%%
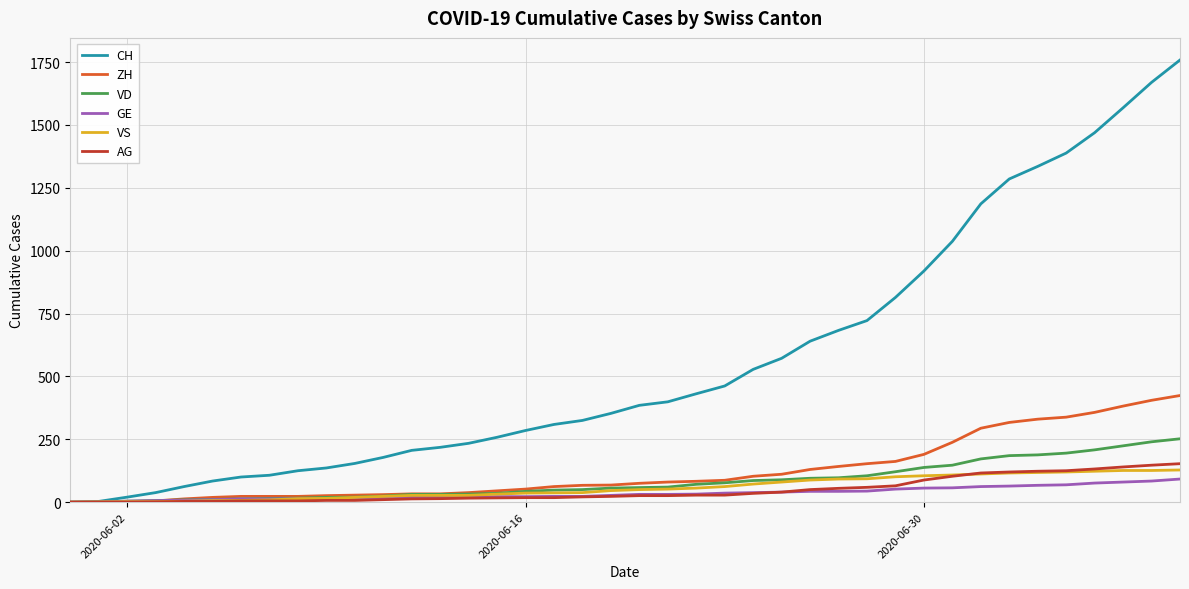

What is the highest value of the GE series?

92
%%
%%
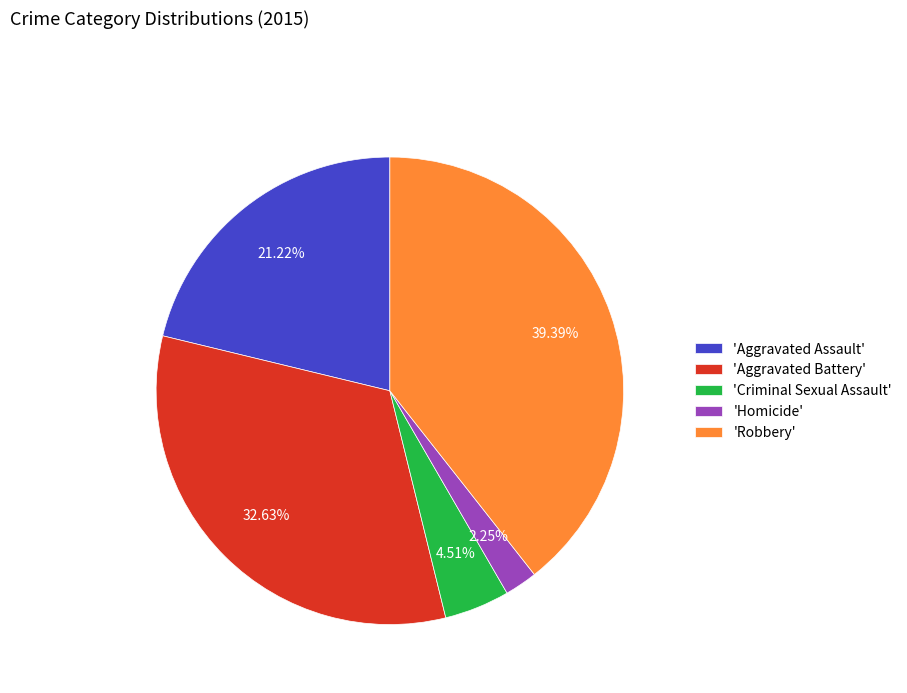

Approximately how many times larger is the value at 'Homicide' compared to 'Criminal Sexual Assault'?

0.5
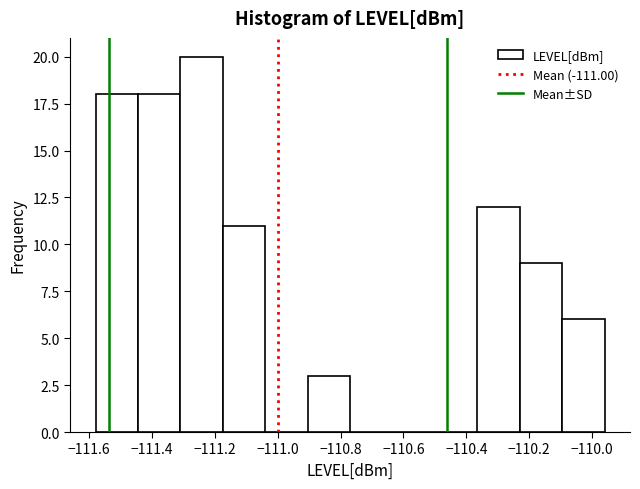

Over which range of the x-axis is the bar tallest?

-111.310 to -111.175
%%
WHAT YOU NEED TO DO:
Retype the data from the line containing "Approximately how many" down to the line containing "-111.310 to -111.175", including both of those lines, and omit the pictures.

EXERCISE ANSWER:
Approximately how many times larger is the value at 'Homicide' compared to 'Criminal Sexual Assault'?

0.5

Over which range of the x-axis is the bar tallest?

-111.310 to -111.175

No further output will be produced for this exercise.